Paris, France, 3 June 2012 | Matt Trollope

With the current stars of the game currently wielding their racquets on the red clay of Roland Garros, come Sunday it will be the future of the sport doing the same, as the French Open juniors event kicks off this weekend.

And there is plenty of Australian interest in the event, with reigning junior Wimbledon and Australian Open champion Luke Saville heading the boys tournament in Paris as the top seed.

South Australian Saville will be joined by compatriots Andrew Harris, Nick Kyrgios and Jordan Thompson in the draw, the quartet having honed their claycourt games the week before last at Tennis Australia’s new training base in Munich.

> Read about Australia’s training facility in Munich

Historically, good results at the junior tournament at Roland Garros has lead to similar success for players in the professional ranks. Between 1980 and 2006, more than 96 per cent of French Open junior boys’ champions have gone on to crack the ATP top 100.

It’s a statistic that will ring significant to Saville, who arrives in the French capital hoping to keep alive his hopes of capturing a junior calendar year Grand Slam.

He takes on local Maxime Hamou in his first round match as the only Aussie junior in action on Day 8 at Roland Garros.

Saville is in his last year of being eligible to contest ITF junior events, although the junior world No.1 has played increasingly in senior events on the ITF Futures circuit throughout 2012 and enjoyed resounding success.

He claimed his first career professional title at a futures event in Bangkok, Thailand, backing that result up with a quarterfinal finish in a second Bangkok Futures event the following week.

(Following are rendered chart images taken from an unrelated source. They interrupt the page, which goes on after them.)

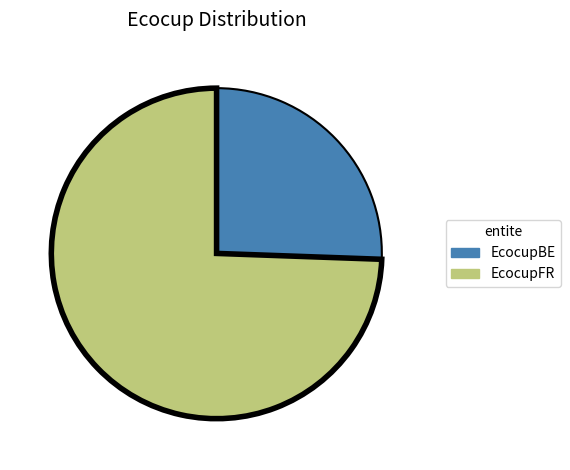

Does EcocupFR represent more than half of the total?

Yes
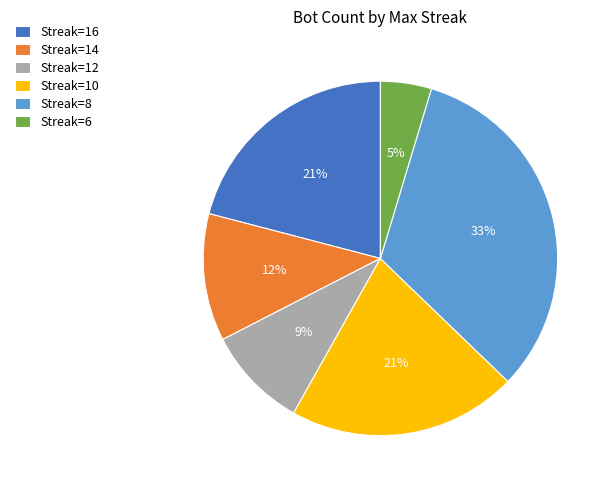

Is it true that Streak=16 is 21% of the pie?

True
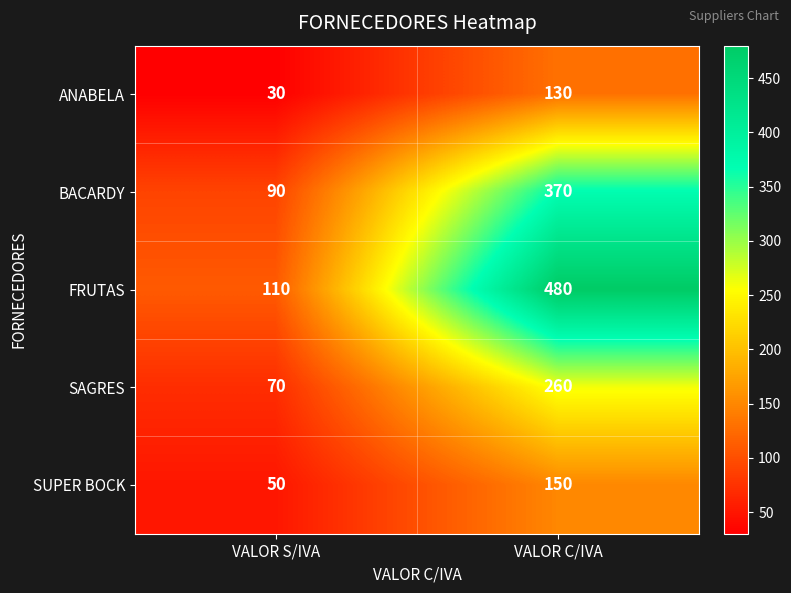

Where is SUPER BOCK nearest to the value 100?

VALOR S/IVA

His ATP ranking, which sat well outside the top 1,000 at the beginning of the season, is now up to No.591.

> Saville captures first professional title

The 18-year-old will be hoping these results prepare him for a strong showing at Roland Garros, as he attempts to erase the memory of last year’s first round loss to Japan’s Kaichi Uchida.

Clay is not the Australian’s strongest surface – in his only tournament on dirt prior to the junior French Open at the Futures event in Bled, Slovenia, Saville fell in his opening match to fellow Aussie Thanasi Kokkinakis.

Also making his prospects trickier is the strength of the boys’ field in Paris, which features all members of the junior top 20.

Among them is Australian world No.13 Andrew Harris, who like Saville has begun transitioning from junior to senior tennis in 2012.

The Victorian, son of former world No.23 Anne Minter, played a handful of Futures and Challenger events in Australia earlier this year before returning to the junior circuit in May to contest the Astrid Bowl event in Charleroi, Belgium, where he lost his opening match.

He had a happier time on the doubles court, reaching the final before losing to the Aussie-Kiwi pairing of Harry Bourchier and Cameron Norrie.

Harris will be hoping to translate that success to the singles court when he takes on Czech Vaclav Safranek in his first round match at Roland Garros.

Thompson also contested the Astrid Bowl event, and enjoyed a successful tournament by progressing to the semifinals.

It continued an encouraging run of results on the junior circuit for the Sydneysider, who won his third ITF junior title in Austria in early May.

The junior world No.44, who qualified for the French Open junior event as a special exempt entry due to his performance in Belgium, will attempt to carry his solid claycourt form into his first round match in Paris, where he takes on 12th seed Mackenzie McDonald of the United States.

Kyrgios, inactive since April, built up some senior experience earlier this year when he travelled to Japan to contest some ITF Futures events, winning a handful of matches and making his debut on the ATP rankings list.

Currently the 27th-ranked junior, with his most recent junior event being the Australian Open, Kyrgios takes on Indian Arjun Kadhe in the first round.